## PROVIDED DATA
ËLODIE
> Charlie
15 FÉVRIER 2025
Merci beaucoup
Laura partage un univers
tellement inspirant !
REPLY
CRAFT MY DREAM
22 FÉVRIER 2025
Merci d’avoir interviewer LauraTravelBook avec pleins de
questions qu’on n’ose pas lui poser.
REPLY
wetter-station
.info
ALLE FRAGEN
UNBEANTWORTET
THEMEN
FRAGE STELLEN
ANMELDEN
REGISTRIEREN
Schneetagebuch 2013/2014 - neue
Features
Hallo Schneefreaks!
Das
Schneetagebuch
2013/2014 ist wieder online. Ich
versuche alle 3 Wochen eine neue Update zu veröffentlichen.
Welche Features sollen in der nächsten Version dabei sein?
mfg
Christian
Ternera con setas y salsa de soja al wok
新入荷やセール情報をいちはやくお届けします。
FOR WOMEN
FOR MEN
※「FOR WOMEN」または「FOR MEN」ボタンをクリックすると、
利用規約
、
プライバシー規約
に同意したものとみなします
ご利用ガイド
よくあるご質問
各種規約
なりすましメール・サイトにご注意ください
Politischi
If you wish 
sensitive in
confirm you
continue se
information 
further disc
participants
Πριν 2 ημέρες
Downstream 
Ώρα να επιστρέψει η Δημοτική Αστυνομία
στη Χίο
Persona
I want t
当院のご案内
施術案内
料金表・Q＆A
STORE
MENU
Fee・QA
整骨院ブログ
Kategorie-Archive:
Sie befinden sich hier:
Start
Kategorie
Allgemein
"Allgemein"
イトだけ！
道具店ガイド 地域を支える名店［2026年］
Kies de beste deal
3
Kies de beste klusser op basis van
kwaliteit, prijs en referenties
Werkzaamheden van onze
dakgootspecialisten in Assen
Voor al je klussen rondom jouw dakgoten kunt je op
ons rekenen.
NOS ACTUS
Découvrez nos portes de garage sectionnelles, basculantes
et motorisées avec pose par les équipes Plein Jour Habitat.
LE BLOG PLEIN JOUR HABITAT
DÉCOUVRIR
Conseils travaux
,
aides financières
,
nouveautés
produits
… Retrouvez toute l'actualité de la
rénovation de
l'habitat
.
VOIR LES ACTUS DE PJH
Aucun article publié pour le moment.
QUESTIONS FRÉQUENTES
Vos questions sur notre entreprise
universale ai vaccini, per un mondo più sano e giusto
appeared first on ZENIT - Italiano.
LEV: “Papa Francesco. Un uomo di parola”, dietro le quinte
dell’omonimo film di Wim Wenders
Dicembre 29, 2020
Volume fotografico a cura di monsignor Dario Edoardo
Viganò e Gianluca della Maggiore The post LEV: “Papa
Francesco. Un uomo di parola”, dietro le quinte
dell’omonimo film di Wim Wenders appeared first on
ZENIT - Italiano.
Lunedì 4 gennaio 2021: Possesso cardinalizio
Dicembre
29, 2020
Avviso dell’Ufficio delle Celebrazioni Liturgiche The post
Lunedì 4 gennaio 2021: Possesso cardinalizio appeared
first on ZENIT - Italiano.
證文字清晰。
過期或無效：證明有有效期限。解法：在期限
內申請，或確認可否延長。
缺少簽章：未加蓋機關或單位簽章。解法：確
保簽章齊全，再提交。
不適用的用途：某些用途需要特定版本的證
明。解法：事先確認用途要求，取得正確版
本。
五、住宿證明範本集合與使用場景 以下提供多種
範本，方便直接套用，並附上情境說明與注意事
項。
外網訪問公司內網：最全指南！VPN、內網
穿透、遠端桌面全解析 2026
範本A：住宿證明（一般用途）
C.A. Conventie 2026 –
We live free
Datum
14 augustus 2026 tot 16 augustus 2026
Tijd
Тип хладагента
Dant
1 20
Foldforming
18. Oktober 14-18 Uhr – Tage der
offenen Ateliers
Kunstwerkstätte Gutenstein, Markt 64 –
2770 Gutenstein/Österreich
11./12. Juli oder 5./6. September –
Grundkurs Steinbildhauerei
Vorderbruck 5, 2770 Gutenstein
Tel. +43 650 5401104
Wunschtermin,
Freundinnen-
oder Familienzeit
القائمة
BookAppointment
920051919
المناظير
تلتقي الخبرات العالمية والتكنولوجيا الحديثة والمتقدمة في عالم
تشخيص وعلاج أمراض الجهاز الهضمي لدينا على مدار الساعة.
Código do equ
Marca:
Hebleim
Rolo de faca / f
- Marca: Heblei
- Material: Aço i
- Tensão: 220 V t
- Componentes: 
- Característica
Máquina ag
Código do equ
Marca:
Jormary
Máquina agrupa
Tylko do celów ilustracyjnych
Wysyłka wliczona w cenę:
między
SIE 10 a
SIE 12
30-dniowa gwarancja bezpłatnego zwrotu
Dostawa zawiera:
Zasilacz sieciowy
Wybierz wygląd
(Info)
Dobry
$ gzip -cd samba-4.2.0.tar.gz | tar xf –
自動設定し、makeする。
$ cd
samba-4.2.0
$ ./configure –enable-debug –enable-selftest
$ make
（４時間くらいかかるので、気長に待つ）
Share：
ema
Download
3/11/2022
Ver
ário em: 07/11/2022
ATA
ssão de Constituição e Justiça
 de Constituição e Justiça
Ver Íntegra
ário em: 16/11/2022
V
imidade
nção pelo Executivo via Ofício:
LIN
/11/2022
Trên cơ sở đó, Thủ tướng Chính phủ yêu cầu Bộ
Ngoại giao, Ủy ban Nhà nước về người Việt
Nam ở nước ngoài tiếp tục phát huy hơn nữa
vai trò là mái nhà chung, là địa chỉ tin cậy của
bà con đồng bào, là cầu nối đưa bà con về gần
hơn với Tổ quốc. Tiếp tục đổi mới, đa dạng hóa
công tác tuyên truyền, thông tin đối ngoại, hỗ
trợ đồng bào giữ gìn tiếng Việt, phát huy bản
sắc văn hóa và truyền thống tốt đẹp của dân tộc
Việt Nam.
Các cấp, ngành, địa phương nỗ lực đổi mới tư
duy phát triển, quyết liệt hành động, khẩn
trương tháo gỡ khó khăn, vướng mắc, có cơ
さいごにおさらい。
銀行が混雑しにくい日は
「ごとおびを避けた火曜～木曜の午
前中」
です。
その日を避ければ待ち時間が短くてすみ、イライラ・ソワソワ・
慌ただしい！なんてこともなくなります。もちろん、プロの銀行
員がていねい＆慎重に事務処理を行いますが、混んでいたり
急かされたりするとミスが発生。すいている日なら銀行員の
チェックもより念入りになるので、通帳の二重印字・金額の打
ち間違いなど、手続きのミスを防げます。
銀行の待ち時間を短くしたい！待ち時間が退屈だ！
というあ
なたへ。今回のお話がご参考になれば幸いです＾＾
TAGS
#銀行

## ACTIVITY
Output the listing as a Markdown table, from its first line through the line containing "sensitive in", both ends included. Give one row per line, with the columns Row (a running number) and Line (the line itself), and omit blank lines.

## RESULT FOR THIS EXERCISE
| Row | Line |
|---|---|
| 1 | ËLODIE |
| 2 | > Charlie |
| 3 | 15 FÉVRIER 2025 |
| 4 | Merci beaucoup |
| 5 | Laura partage un univers |
| 6 | tellement inspirant ! |
| 7 | REPLY |
| 8 | CRAFT MY DREAM |
| 9 | 22 FÉVRIER 2025 |
| 10 | Merci d’avoir interviewer LauraTravelBook avec pleins de |
| 11 | questions qu’on n’ose pas lui poser. |
| 12 | REPLY |
| 13 | wetter-station |
| 14 | .info |
| 15 | ALLE FRAGEN |
| 16 | UNBEANTWORTET |
| 17 | THEMEN |
| 18 | FRAGE STELLEN |
| 19 | ANMELDEN |
| 20 | REGISTRIEREN |
| 21 | Schneetagebuch 2013/2014 - neue |
| 22 | Features |
| 23 | Hallo Schneefreaks! |
| 24 | Das |
| 25 | Schneetagebuch |
| 26 | 2013/2014 ist wieder online. Ich |
| 27 | versuche alle 3 Wochen eine neue Update zu veröffentlichen. |
| 28 | Welche Features sollen in der nächsten Version dabei sein? |
| 29 | mfg |
| 30 | Christian |
| 31 | Ternera con setas y salsa de soja al wok |
| 32 | 新入荷やセール情報をいちはやくお届けします。 |
| 33 | FOR WOMEN |
| 34 | FOR MEN |
| 35 | ※「FOR WOMEN」または「FOR MEN」ボタンをクリックすると、 |
| 36 | 利用規約 |
| 37 | 、 |
| 38 | プライバシー規約 |
| 39 | に同意したものとみなします |
| 40 | ご利用ガイド |
| 41 | よくあるご質問 |
| 42 | 各種規約 |
| 43 | なりすましメール・サイトにご注意ください |
| 44 | Politischi |
| 45 | If you wish  |
| 46 | sensitive in |